**TASK:**
Copy out every line in the rows below that contains the string "margin". Treat the match as case-sensitive.

>>>

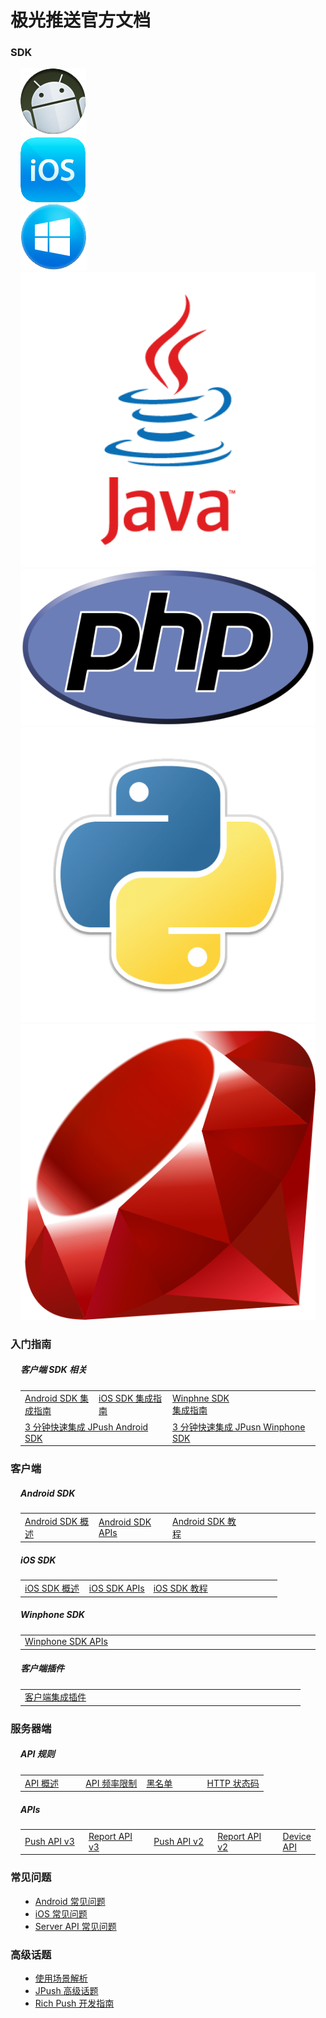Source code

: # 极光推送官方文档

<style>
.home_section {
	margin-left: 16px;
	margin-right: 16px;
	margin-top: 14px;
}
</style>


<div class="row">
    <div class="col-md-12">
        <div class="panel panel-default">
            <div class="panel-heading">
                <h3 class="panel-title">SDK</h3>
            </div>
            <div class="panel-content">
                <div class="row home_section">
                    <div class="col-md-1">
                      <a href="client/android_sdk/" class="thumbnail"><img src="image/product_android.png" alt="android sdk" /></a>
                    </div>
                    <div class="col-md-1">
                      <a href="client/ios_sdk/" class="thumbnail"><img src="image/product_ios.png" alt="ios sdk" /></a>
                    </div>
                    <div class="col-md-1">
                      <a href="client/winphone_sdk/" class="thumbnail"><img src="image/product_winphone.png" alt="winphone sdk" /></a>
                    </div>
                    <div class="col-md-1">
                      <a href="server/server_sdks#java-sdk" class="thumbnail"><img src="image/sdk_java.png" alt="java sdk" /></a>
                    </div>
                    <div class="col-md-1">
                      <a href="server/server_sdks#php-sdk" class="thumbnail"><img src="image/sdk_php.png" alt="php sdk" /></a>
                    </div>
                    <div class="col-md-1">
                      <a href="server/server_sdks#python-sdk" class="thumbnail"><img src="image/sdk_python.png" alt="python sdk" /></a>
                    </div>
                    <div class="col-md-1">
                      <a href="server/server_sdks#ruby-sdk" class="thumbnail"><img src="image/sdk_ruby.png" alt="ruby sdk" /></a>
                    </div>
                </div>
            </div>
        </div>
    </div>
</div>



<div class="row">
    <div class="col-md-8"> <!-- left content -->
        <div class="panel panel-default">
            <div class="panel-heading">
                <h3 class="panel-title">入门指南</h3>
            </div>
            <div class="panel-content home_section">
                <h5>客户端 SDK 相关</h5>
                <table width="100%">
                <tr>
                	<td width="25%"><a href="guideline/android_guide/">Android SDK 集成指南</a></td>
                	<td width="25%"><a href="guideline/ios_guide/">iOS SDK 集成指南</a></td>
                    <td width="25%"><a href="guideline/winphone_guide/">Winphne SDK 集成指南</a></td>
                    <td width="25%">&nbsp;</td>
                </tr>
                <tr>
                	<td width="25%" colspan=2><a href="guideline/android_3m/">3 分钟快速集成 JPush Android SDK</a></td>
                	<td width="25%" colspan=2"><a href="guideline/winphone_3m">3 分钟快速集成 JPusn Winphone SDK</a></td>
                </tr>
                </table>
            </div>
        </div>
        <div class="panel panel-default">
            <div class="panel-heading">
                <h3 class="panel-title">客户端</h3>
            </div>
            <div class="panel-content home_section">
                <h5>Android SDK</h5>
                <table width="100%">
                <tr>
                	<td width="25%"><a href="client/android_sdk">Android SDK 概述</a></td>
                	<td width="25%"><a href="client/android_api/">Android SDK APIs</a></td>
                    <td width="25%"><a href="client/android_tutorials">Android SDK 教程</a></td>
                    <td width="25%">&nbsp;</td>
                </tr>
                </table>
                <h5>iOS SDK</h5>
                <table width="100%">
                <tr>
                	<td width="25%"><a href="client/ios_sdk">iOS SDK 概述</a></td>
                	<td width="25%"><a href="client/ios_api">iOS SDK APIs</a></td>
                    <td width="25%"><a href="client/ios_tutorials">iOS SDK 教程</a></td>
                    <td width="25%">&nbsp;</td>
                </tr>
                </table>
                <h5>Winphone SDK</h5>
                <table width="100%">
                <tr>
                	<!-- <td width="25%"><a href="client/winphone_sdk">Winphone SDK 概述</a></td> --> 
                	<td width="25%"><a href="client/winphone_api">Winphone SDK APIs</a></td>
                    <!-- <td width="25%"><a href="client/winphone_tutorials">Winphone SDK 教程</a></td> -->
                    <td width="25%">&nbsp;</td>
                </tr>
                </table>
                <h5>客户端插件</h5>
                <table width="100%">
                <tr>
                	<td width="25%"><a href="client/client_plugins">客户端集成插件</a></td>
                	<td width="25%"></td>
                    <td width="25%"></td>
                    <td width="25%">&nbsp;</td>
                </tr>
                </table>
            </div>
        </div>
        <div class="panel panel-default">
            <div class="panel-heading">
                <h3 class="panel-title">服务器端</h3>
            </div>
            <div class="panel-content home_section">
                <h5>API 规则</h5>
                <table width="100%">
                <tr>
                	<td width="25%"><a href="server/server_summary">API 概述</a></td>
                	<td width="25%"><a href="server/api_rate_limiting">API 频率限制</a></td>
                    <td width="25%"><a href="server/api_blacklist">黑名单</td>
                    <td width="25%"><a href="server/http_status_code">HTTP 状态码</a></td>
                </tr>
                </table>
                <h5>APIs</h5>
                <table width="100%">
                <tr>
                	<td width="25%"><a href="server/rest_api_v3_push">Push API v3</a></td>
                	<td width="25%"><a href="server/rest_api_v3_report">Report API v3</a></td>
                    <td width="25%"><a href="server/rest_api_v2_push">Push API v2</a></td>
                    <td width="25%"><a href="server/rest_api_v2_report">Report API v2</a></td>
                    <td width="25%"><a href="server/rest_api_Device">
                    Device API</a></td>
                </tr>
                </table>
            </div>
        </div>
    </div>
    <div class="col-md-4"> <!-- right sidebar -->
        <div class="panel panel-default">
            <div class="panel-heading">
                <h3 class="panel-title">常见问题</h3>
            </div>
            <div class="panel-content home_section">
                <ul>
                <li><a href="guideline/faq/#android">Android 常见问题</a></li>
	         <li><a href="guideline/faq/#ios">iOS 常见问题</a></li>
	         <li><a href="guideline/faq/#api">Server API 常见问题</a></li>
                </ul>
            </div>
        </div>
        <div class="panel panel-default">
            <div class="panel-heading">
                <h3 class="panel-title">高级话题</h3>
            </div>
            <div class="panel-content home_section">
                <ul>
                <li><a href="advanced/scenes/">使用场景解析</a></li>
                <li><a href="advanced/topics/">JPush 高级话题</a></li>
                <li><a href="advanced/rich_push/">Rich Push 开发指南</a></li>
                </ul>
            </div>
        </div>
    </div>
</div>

<<<

**OUTPUT OF THE EXERCISE:**
	margin-left: 16px;
	margin-right: 16px;
	margin-top: 14px;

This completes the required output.